# cementing gold from ar solution with magnesium



## arthur kierski (May 8, 2011)

i just saw in u-tube a process of cementing gold from computer parts from ar with magnesium foil-----in the video ,one sees the yellow gold powder and i noticed that cementing happened without elimination of nitrics---
please could some members coment this facts? 
i cemented rh from rh sulphates spent solutions with magnesium and it worked very well
thanks all, 
Arthur


----------



## qst42know (May 8, 2011)

Magnesium is higher on the reactivity list than even aluminum. All the other base metals in solution would cement. Very effective but a dirty choice.

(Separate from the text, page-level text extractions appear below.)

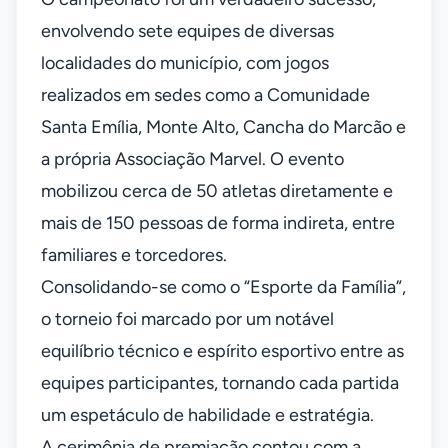
envolvendo sete equipes de diversas
localidades do município, com jogos
realizados em sedes como a Comunidade
Santa Emília, Monte Alto, Cancha do Marcão e
a própria Associação Marvel. O evento
mobilizou cerca de 50 atletas diretamente e
mais de 150 pessoas de forma indireta, entre
familiares e torcedores.
Consolidando-se como o “Esporte da Família”,
o torneio foi marcado por um notável
equilíbrio técnico e espírito esportivo entre as
equipes participantes, tornando cada partida
um espetáculo de habilidade e estratégia.
A cerimônia de premiação contou com a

I expect your Rh solution was reasonably clean to start with.


----------



## arthur kierski (May 8, 2011)

yes,you are right.-------the rh solutions did not have base metals----
thanks, 
Arthur


----------



## macfixer01 (May 25, 2011)

qst42know said:


> Magnesium is higher on the reactivity list than even aluminum. All the other base metals in solution would cement. Very effective but a dirty choice.
> 
> I expect your Rh solution was reasonably clean to start with.

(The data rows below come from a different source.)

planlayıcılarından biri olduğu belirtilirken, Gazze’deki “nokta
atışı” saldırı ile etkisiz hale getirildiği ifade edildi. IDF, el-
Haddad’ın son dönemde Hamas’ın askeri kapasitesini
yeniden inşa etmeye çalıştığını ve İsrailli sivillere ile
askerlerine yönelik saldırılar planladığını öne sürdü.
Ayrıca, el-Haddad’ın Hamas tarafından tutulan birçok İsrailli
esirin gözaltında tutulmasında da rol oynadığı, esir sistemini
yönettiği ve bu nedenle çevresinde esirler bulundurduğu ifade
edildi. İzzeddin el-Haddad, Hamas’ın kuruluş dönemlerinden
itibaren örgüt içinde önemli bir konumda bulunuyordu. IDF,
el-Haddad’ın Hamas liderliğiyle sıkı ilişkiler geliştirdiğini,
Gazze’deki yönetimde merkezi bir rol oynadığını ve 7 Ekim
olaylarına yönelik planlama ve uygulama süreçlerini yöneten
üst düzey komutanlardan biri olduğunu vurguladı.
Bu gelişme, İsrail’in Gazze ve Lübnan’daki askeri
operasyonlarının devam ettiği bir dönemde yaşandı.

Hmmm interesting. Even more so since I still have a 110 pound drum of finely powdered magnesium I don't know what to do with. I used to sell a few chemicals to fellow fireworks enthusiasts, but they were much more interested in magnalium not magnesium.


----------



## Irons (May 25, 2011)

I wouldn't put Magnesium powder in a strongly acidic solution. The reaction would be quite violent.


----------